Il a été clairement démontré que les manchots Adélie ne se distribuaient pas en mer pour leur recherche alimentaire de manière aléatoire mais selon des paramètres océanographiques précis. Il n’a pu être mis en évidence de correspondances directes entre la distribution des manchots et l’agrégation des Euphausiacés. L’étude du régime alimentaire des manchots et des relations entre leurs secteurs de prospection et les paramètres physiques associés suggère une limite dans les techniques d’échantillonnage utilisées. En effet, les manchots ont consommé essentiellement des Euphausiacés. Ils ont intensifié leur recherche alimentaire dans des secteurs physiquement délimités, caractéristiques des habitats des Euphausiacés et notamment d’E. superba, sous représentée dans les échantillonnages. Nous avons pu aussi mettre en évidence des stratégies alimentaires différentes selon la disponibilité des proies. Pour une même année, il est également apparu des différences dans les types de trajets alimentaires qui soulèvent le rôle de la qualité individuelle chez les manchots Adélie dans l’efficacité alimentaire. Puis la complémentarité des approches entre échantillonnage en mer et étude de l’écologie alimentaire des prédateurs supérieurs a pu être dégagée et discutée. Enfin, grâce à cette approche pluridisciplinaire, il a pu être que le modèle manchot Adélie étudié ici est un bon indicateur de la distribution spatiale de proies fondamentales du réseau trophique Antarctique.

 

2. Modélisation des habitats marins des prédateurs plongeurs sub-antarctiques (A. Goarand-L.O.V.- C.A. Bost, CEBC-CNRS).

 

L’objectif de modélisation des habitats marins des prédateurs plongeurs sub-antarctiques a été focalisé sur les oiseaux de Kerguelen, et notamment les manchots, pour lesquels aucune modélisation des habitats marins n’était disponible, et notamment le manchot royal. Différentes hypothèses - spatiale, environnementale, proie - ont été testées et évaluées pour déterminer celle(s) qui explique(nt) le mieux la distribution des plongées sur la facade Est de kerguelen, au niveau du front polaire. Les modèles ont été construits par la méthode des « random forests ». L’hypothèse « espace+environnement » est celle qui donne les meilleurs résultats.

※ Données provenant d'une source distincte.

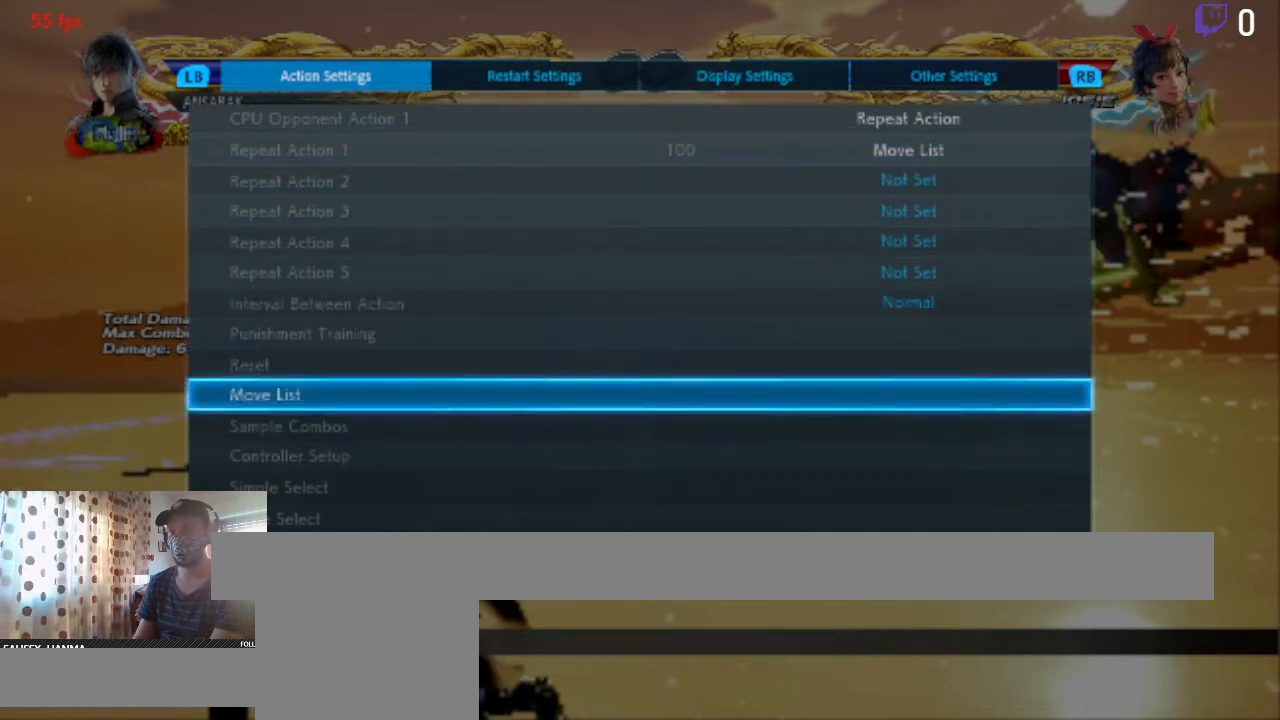
{"buttons": ["A"], "left_stick": "center", "right_stick": "center", "events": [[133, "DPAD_DOWN", "up"], [300, "DPAD_DOWN", "down"], [400, "DPAD_DOWN", "up"], [500, "A", "down"]]}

Pour résumer, les variables caractérisant le mieux les plongées des manchots sont : une variable d’espace caractérisant la structure à moyenne échelle des manchots (autocorrélation spatiale de 100 km), l’anomalie de hauteur d’eau, le gradient de profondeur et la profondeur. La faible performance de l’hypothèse « proie » peut s’expliquer par les faibles performances des modèles de prédiction des proies.